The firm was founded in 1908 by former Baltimore and Ohio Railroad bridge engineer John Edwin Greiner (February 24, 1859 – November 15, 1942) and led by Greiner and his associate Hershel Heathcote Allen. The firm was later known as Greiner Engineering and opened a second office in Chicago, apparently in connection with its work on the Calumet Skyway. In 1995, the firm was acquired by URS Corporation, now part of AECOM.

The firm designed several notable bridges and also prepared transportation planning studies, the first of which was Maryland's Primary Bridge Program for the Maryland State Roads Commission in 1938. Later studies included Transportation Plans for Washington for Washington, D.C. in 1946, and Expressway System for Metropolitan Providence for Rhode Island, in 1947, both with De Leuw, Cather & Company.

==Works==
- Baltimore Harbor Tunnel - under Patapsco River and Helen Delich Bentley Port of Baltimore
- Baltimore–Washington Parkway - formerly Interstate 295, later Maryland Route 295
- Bellaire Bridge
- Bridge of Lions (St. Augustine, Florida)
- Calumet (Chicago) Skyway, (Chicago, Illinois)
- Chesapeake Bay Bridge -
- Francis Scott Key Bridge (Baltimore) - over Patapsco River before its collapse in 2024
- Governor Harry W. Nice Memorial Bridge - over lower Potomac River between Maryland and Virginia, below Washington, D.C.
- Hanover Street Bridge (Baltimore, Maryland) - (Later renamed "Vietnam Veterans Memorial Bridge" in 2000s - built 1914-1917 carrying South Hanover Street Maryland Route 2 over Ferry Branch / Middle Branch of the Patapsco River / Baltimore Harbor)

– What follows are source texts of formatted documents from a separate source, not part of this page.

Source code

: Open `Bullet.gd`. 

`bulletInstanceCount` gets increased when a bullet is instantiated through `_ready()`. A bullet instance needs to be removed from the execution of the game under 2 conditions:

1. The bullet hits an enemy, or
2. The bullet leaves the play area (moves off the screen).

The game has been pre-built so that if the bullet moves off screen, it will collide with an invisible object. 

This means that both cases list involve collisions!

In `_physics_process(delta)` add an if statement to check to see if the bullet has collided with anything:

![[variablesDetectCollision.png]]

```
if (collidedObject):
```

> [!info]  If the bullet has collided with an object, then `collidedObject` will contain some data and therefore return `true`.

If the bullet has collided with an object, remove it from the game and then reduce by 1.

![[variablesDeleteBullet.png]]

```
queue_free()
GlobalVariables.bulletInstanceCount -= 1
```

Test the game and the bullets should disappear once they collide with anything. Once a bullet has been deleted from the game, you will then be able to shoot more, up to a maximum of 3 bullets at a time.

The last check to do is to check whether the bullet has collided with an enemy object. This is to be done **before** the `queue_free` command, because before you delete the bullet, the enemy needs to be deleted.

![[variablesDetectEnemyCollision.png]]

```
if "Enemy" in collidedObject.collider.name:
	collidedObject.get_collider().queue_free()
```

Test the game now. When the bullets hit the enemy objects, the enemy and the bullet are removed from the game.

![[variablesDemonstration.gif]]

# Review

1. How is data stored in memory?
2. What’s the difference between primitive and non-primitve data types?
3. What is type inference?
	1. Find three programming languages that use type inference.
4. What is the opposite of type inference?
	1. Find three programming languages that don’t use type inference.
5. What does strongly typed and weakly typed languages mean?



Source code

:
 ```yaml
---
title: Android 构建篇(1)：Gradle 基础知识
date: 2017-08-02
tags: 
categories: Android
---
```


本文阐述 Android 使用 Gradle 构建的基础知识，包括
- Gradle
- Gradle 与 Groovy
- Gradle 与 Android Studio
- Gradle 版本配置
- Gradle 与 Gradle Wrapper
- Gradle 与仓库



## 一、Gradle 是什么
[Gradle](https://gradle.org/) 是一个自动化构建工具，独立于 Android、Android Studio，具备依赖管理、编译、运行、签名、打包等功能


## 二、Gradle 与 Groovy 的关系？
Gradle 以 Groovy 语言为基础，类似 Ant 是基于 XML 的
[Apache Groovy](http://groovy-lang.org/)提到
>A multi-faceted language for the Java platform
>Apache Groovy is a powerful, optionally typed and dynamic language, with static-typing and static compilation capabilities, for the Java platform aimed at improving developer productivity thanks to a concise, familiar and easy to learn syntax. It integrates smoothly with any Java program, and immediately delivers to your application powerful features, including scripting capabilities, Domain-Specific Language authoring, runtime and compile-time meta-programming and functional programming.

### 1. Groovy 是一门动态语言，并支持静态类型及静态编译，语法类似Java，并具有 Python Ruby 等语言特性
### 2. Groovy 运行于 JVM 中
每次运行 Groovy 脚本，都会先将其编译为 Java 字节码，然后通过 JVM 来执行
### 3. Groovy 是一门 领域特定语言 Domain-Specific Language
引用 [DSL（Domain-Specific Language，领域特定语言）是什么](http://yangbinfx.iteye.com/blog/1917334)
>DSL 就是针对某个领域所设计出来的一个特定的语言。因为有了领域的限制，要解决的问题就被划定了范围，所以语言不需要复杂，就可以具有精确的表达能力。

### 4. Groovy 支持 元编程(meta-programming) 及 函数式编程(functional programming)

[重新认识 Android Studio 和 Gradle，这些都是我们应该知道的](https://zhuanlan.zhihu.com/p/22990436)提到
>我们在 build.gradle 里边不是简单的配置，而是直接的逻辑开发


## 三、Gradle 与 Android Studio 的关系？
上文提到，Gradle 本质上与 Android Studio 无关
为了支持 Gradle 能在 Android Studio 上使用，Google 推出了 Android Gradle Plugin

- Howard Street Bridge (Baltimore, Maryland)
- Interstate 70 in Maryland
- Martin Luther King Jr. Memorial Bridge (Petersburg, Virginia)
- Sidney Lanier Bridge (Brunswick, Georgia), along with Sverdrup & Parcel
- Silver Bridge (Point Pleasant, West Virginia, and Gallipolis, Ohio)
- Thomas J. Hatem Memorial Bridge - over Susquehanna River in northeastern Maryland
- Whitney Young Memorial Bridge (East Capitol Street Bridge, Washington, D.C.)